## What is required:
Copy the text of the records below word for word, everything from the line containing "zrealizować zamówienia w" down to the end of the records, with both ends included. Omit the pictures from your answer.

## Record set:
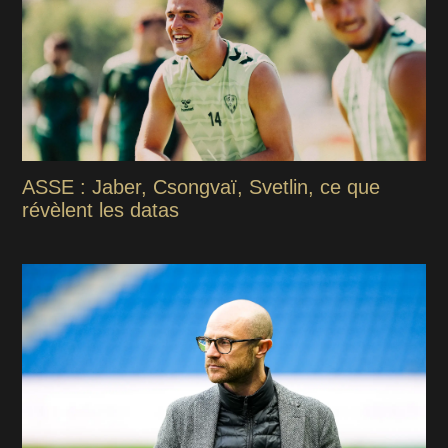
ASSE : Jaber, Csongvaï, Svetlin, ce que
révèlent les datas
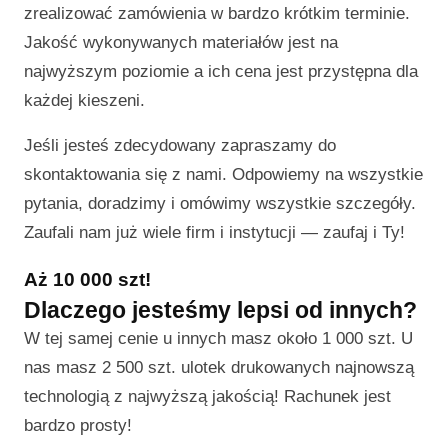
zrealizować zamówienia w bardzo krótkim terminie.
Jakość wykonywanych materiałów jest na
najwyższym poziomie a ich cena jest przystępna dla
każdej kieszeni.
Jeśli jesteś zdecydowany zapraszamy do
skontaktowania się z nami. Odpowiemy na wszystkie
pytania, doradzimy i omówimy wszystkie szczegóły.
Zaufali nam już wiele firm i instytucji — zaufaj i Ty!
Aż 10 000 szt!
Dlaczego jesteśmy lepsi od innych?
W tej samej cenie u innych masz około 1 000 szt. U
nas masz 2 500 szt. ulotek drukowanych najnowszą
technologią z najwyższą jakością! Rachunek jest
bardzo prosty!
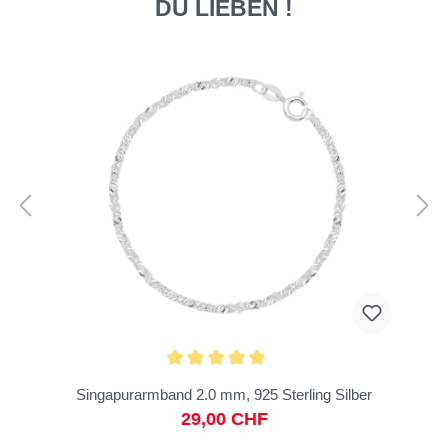
DU LIEBEN !
Singapurarmband 2.0 mm, 925 Sterling Silber
29,00 CHF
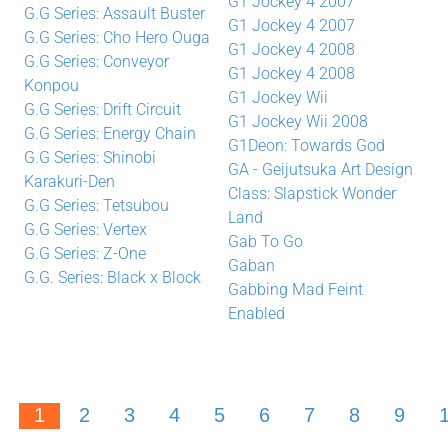
G1 Jockey 4 2007
G.G Series: Assault Buster
G1 Jockey 4 2007
G.G Series: Cho Hero Ouga
G1 Jockey 4 2008
G.G Series: Conveyor
G1 Jockey 4 2008
Konpou
G1 Jockey Wii
G.G Series: Drift Circuit
G1 Jockey Wii 2008
G.G Series: Energy Chain
G1Deon: Towards God
G.G Series: Shinobi
GA - Geijutsuka Art Design
Karakuri-Den
Class: Slapstick Wonder
G.G Series: Tetsubou
Land
G.G Series: Vertex
Gab To Go
G.G Series: Z-One
Gaban
G.G. Series: Black x Block
Gabbing Mad Feint
Enabled
1
2
3
4
5
6
7
8
9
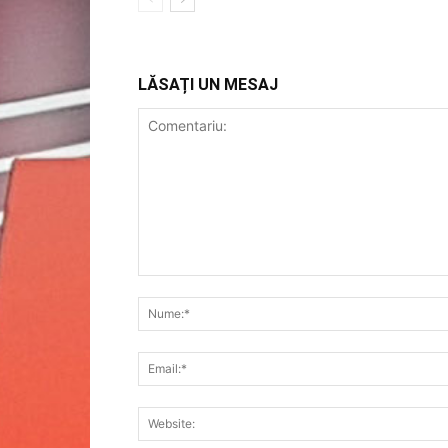
LĂSAȚI UN MESAJ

## Finished task:
zrealizować zamówienia w bardzo krótkim terminie.
Jakość wykonywanych materiałów jest na
najwyższym poziomie a ich cena jest przystępna dla
każdej kieszeni.
Jeśli jesteś zdecydowany zapraszamy do
skontaktowania się z nami. Odpowiemy na wszystkie
pytania, doradzimy i omówimy wszystkie szczegóły.
Zaufali nam już wiele firm i instytucji — zaufaj i Ty!
Aż 10 000 szt!
Dlaczego jesteśmy lepsi od innych?
W tej samej cenie u innych masz około 1 000 szt. U
nas masz 2 500 szt. ulotek drukowanych najnowszą
technologią z najwyższą jakością! Rachunek jest
bardzo prosty!
DU LIEBEN !
Singapurarmband 2.0 mm, 925 Sterling Silber
29,00 CHF
G1 Jockey 4 2007
G.G Series: Assault Buster
G1 Jockey 4 2007
G.G Series: Cho Hero Ouga
G1 Jockey 4 2008
G.G Series: Conveyor
G1 Jockey 4 2008
Konpou
G1 Jockey Wii
G.G Series: Drift Circuit
G1 Jockey Wii 2008
G.G Series: Energy Chain
G1Deon: Towards God
G.G Series: Shinobi
GA - Geijutsuka Art Design
Karakuri-Den
Class: Slapstick Wonder
G.G Series: Tetsubou
Land
G.G Series: Vertex
Gab To Go
G.G Series: Z-One
Gaban
G.G. Series: Black x Block
Gabbing Mad Feint
Enabled
1
2
3
4
5
6
7
8
9
LĂSAȚI UN MESAJ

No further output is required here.